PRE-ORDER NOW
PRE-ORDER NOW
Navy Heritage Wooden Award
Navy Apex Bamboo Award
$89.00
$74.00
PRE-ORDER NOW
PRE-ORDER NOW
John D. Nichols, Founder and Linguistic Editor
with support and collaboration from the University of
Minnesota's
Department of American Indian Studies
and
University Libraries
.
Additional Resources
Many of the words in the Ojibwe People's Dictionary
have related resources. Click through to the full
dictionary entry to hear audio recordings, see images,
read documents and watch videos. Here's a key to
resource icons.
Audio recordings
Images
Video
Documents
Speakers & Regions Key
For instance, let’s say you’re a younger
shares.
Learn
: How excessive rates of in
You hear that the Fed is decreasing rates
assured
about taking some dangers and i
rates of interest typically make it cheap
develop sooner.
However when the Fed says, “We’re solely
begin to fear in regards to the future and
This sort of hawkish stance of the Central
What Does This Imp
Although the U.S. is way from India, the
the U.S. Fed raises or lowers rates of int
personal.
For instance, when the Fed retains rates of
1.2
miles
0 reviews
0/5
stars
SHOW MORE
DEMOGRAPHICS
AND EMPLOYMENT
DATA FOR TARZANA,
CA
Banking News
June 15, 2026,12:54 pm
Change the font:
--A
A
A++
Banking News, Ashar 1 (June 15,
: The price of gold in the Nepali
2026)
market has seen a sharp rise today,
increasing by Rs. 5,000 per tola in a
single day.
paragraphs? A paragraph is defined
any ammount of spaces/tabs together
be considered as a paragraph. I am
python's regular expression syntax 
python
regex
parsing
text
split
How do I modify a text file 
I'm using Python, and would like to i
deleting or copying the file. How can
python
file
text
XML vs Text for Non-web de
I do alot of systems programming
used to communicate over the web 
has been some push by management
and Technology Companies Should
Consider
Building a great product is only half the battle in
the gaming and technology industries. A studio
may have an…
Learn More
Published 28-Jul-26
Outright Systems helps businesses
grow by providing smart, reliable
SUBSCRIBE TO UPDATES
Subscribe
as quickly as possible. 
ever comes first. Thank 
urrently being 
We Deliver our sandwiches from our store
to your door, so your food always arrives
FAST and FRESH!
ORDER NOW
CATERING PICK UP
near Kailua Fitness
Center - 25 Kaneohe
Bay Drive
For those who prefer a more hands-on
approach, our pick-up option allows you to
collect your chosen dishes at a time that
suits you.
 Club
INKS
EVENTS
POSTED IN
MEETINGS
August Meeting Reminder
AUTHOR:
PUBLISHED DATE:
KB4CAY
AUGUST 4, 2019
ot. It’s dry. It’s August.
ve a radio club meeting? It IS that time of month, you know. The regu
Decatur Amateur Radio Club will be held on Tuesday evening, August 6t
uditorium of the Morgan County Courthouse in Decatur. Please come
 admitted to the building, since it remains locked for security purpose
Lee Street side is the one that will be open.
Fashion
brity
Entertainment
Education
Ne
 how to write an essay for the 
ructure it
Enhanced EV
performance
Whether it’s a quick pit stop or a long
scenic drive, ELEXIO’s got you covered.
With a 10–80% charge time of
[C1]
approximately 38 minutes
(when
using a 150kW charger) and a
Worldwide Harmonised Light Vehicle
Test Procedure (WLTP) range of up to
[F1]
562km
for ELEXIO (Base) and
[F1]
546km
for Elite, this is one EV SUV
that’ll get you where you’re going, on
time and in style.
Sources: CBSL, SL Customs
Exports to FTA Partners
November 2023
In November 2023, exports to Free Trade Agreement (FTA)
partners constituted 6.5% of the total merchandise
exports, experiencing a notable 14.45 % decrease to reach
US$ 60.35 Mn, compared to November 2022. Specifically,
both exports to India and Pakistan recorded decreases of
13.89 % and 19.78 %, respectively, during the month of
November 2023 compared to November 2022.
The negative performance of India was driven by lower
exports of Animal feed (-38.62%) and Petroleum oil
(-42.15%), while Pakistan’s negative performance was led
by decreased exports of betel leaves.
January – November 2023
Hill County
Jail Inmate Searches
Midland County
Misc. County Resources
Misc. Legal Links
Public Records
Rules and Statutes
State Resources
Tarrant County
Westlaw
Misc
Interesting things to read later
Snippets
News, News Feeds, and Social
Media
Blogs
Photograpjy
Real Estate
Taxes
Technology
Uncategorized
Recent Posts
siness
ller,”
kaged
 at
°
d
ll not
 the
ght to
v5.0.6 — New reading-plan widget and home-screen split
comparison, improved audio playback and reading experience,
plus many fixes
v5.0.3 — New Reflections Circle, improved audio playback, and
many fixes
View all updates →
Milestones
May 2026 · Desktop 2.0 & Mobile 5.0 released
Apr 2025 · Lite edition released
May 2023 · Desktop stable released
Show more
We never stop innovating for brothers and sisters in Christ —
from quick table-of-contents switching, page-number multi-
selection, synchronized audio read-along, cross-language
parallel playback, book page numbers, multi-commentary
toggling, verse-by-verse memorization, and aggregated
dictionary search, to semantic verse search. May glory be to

━━━

Written task: The response should contain each record above, retyped exactly.

Task response:
PRE-ORDER NOW
PRE-ORDER NOW
Navy Heritage Wooden Award
Navy Apex Bamboo Award
$89.00
$74.00
PRE-ORDER NOW
PRE-ORDER NOW
John D. Nichols, Founder and Linguistic Editor
with support and collaboration from the University of
Minnesota's
Department of American Indian Studies
and
University Libraries
.
Additional Resources
Many of the words in the Ojibwe People's Dictionary
have related resources. Click through to the full
dictionary entry to hear audio recordings, see images,
read documents and watch videos. Here's a key to
resource icons.
Audio recordings
Images
Video
Documents
Speakers & Regions Key
For instance, let’s say you’re a younger
shares.
Learn
: How excessive rates of in
You hear that the Fed is decreasing rates
assured
about taking some dangers and i
rates of interest typically make it cheap
develop sooner.
However when the Fed says, “We’re solely
begin to fear in regards to the future and
This sort of hawkish stance of the Central
What Does This Imp
Although the U.S. is way from India, the
the U.S. Fed raises or lowers rates of int
personal.
For instance, when the Fed retains rates of
1.2
miles
0 reviews
0/5
stars
SHOW MORE
DEMOGRAPHICS
AND EMPLOYMENT
DATA FOR TARZANA,
CA
Banking News
June 15, 2026,12:54 pm
Change the font:
--A
A
A++
Banking News, Ashar 1 (June 15,
: The price of gold in the Nepali
2026)
market has seen a sharp rise today,
increasing by Rs. 5,000 per tola in a
single day.
paragraphs? A paragraph is defined
any ammount of spaces/tabs together
be considered as a paragraph. I am
python's regular expression syntax 
python
regex
parsing
text
split
How do I modify a text file 
I'm using Python, and would like to i
deleting or copying the file. How can
python
file
text
XML vs Text for Non-web de
I do alot of systems programming
used to communicate over the web 
has been some push by management
and Technology Companies Should
Consider
Building a great product is only half the battle in
the gaming and technology industries. A studio
may have an…
Learn More
Published 28-Jul-26
Outright Systems helps businesses
grow by providing smart, reliable
SUBSCRIBE TO UPDATES
Subscribe
as quickly as possible. 
ever comes first. Thank 
urrently being 
We Deliver our sandwiches from our store
to your door, so your food always arrives
FAST and FRESH!
ORDER NOW
CATERING PICK UP
near Kailua Fitness
Center - 25 Kaneohe
Bay Drive
For those who prefer a more hands-on
approach, our pick-up option allows you to
collect your chosen dishes at a time that
suits you.
 Club
INKS
EVENTS
POSTED IN
MEETINGS
August Meeting Reminder
AUTHOR:
PUBLISHED DATE:
KB4CAY
AUGUST 4, 2019
ot. It’s dry. It’s August.
ve a radio club meeting? It IS that time of month, you know. The regu
Decatur Amateur Radio Club will be held on Tuesday evening, August 6t
uditorium of the Morgan County Courthouse in Decatur. Please come
 admitted to the building, since it remains locked for security purpose
Lee Street side is the one that will be open.
Fashion
brity
Entertainment
Education
Ne
 how to write an essay for the 
ructure it
Enhanced EV
performance
Whether it’s a quick pit stop or a long
scenic drive, ELEXIO’s got you covered.
With a 10–80% charge time of
[C1]
approximately 38 minutes
(when
using a 150kW charger) and a
Worldwide Harmonised Light Vehicle
Test Procedure (WLTP) range of up to
[F1]
562km
for ELEXIO (Base) and
[F1]
546km
for Elite, this is one EV SUV
that’ll get you where you’re going, on
time and in style.
Sources: CBSL, SL Customs
Exports to FTA Partners
November 2023
In November 2023, exports to Free Trade Agreement (FTA)
partners constituted 6.5% of the total merchandise
exports, experiencing a notable 14.45 % decrease to reach
US$ 60.35 Mn, compared to November 2022. Specifically,
both exports to India and Pakistan recorded decreases of
13.89 % and 19.78 %, respectively, during the month of
November 2023 compared to November 2022.
The negative performance of India was driven by lower
exports of Animal feed (-38.62%) and Petroleum oil
(-42.15%), while Pakistan’s negative performance was led
by decreased exports of betel leaves.
January – November 2023
Hill County
Jail Inmate Searches
Midland County
Misc. County Resources
Misc. Legal Links
Public Records
Rules and Statutes
State Resources
Tarrant County
Westlaw
Misc
Interesting things to read later
Snippets
News, News Feeds, and Social
Media
Blogs
Photograpjy
Real Estate
Taxes
Technology
Uncategorized
Recent Posts
siness
ller,”
kaged
 at
°
d
ll not
 the
ght to
v5.0.6 — New reading-plan widget and home-screen split
comparison, improved audio playback and reading experience,
plus many fixes
v5.0.3 — New Reflections Circle, improved audio playback, and
many fixes
View all updates →
Milestones
May 2026 · Desktop 2.0 & Mobile 5.0 released
Apr 2025 · Lite edition released
May 2023 · Desktop stable released
Show more
We never stop innovating for brothers and sisters in Christ —
from quick table-of-contents switching, page-number multi-
selection, synchronized audio read-along, cross-language
parallel playback, book page numbers, multi-commentary
toggling, verse-by-verse memorization, and aggregated
dictionary search, to semantic verse search. May glory be to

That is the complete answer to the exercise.